Tréaslaím leat, a Chathaoirligh, as an árd-oifig i gcóras an Stáit atá á líonadh agat anois. Is ionann toghchán agus daonlathas agus ní raibh aon rud diúltach sa rud a dheineamar-na sa Lucht Oibre nuair a cuireadh m'ainm ós comhair an tSeanaid. Ní rabhamar a caitheamh anuas ort féin, a mhalairt ar fad.
We on the Labour benches congratulate you, a Chathaoirligh, without reservation and have every confidence in your ability to fulfil your role with dignity. You and I have shared many a late train from Dublin to Limerick Junction so we know each other well and I have nothing but the highest regard for you. You are aware of the extraordinarily high standards that have been set by your predecessors. As someone who has been a Member of the House for almost as long as you, but not quite, I am well aware of the quality of those who have previously occupied the position of Cathaoirleach. They have done so with considerable dignity and fairness, as you will also. It is in recognition of your long years of service and commitment to the House that your colleagues in Fianna Fáil selected you for the position of Cathaoirleach and the House has concurred with them. On behalf of the Labour Party, I congratulate you.

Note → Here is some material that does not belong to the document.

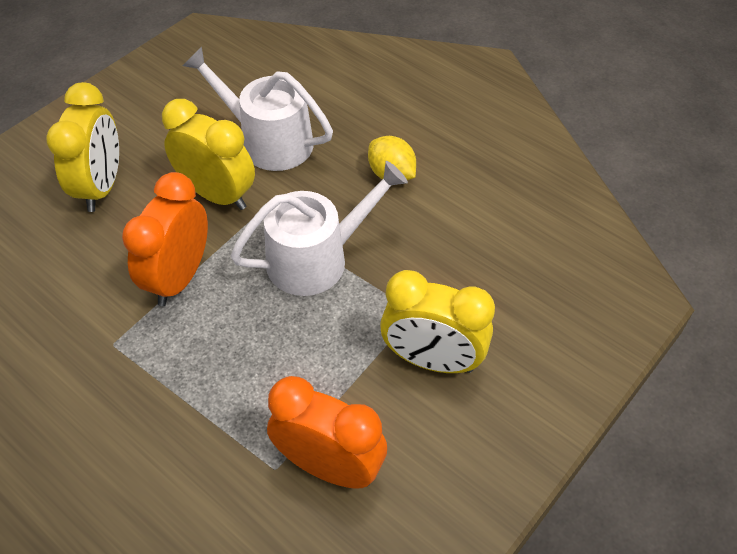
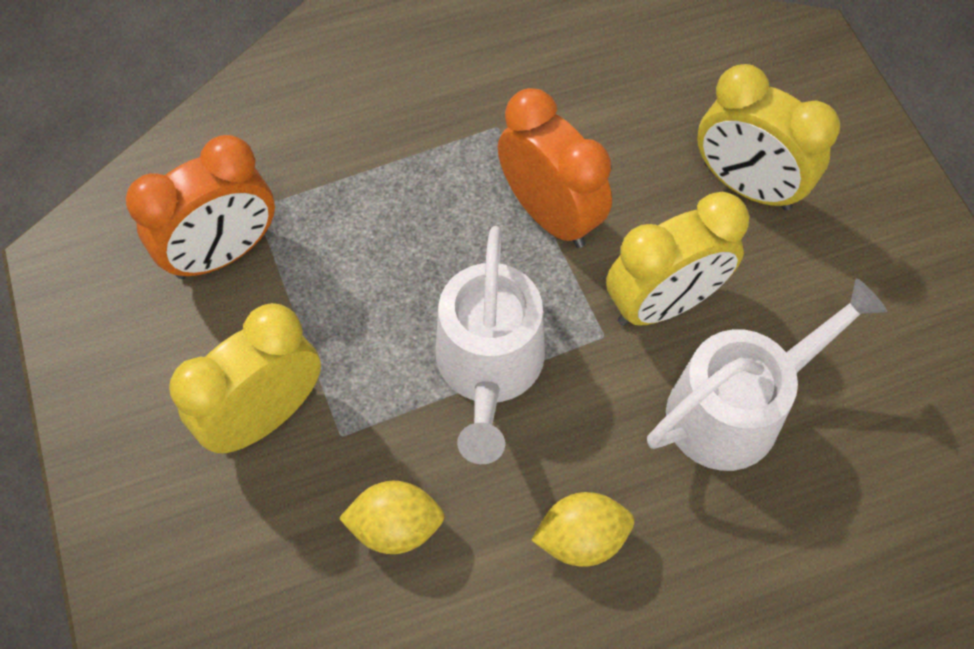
camera: 120 degrees right, 10 degrees up
(448, 255) = (396, 526): none -> yellow lemon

On behalf of the Progressive Democrats, I join in the heartfelt congratulations to you, a Chathaoirligh. Your election represents a continuity of excellence and I know you will maintain the excellent tradition established by your predecessors. We had come to regard the position of Cathaoirleach as being solely in the purview of those from Westmeath and Roscommon but it has now moved to a different part of the country, which is to be welcomed. This is a great day for you, a Chathaoirligh, your family and your native county. We wish you well and you will have our support in future.
I congratulate you, a Chathaoirligh, as a fellow west Limerick man and I wish you well in your new position. You have been a Member of the House since 1977 and have been involved in politics for over 25 years. Having laboured for so long in the vineyards, today represents the pinnacle of achievement which you deserve and I am pleased for you. This is a special occasion for your wife, Eileen, and your family, who will treasure this moment for a long time. You have worked very hard to achieve this success. I know you worked hard during the election campaign and, on a personal basis, I wish you had not worked so hard. Be that as it may, we have always been good friends and we live close to each other geographically. I join with the other speakers in wishing you success in your new position. I trust this will be a constructive Seanad as well as a lively one.
As a fellow west Limerick man and a friend and neighbour of yours, a Chathaoirligh, it is an honour for me to be here on this historic occasion. I congratulate you on your achievement. It is a great honour for you, your wife, Eileen, and your family. We in west Limerick are proud of your record as a public representative over the past 25 years. We thank you sincerely for that representation as well as your involvement in the Gaelic Athletic Association and the farming community. I have no doubt that you will be an excellent Cathaoirleach of Seanad Éireann and I wish you every success over the next five years.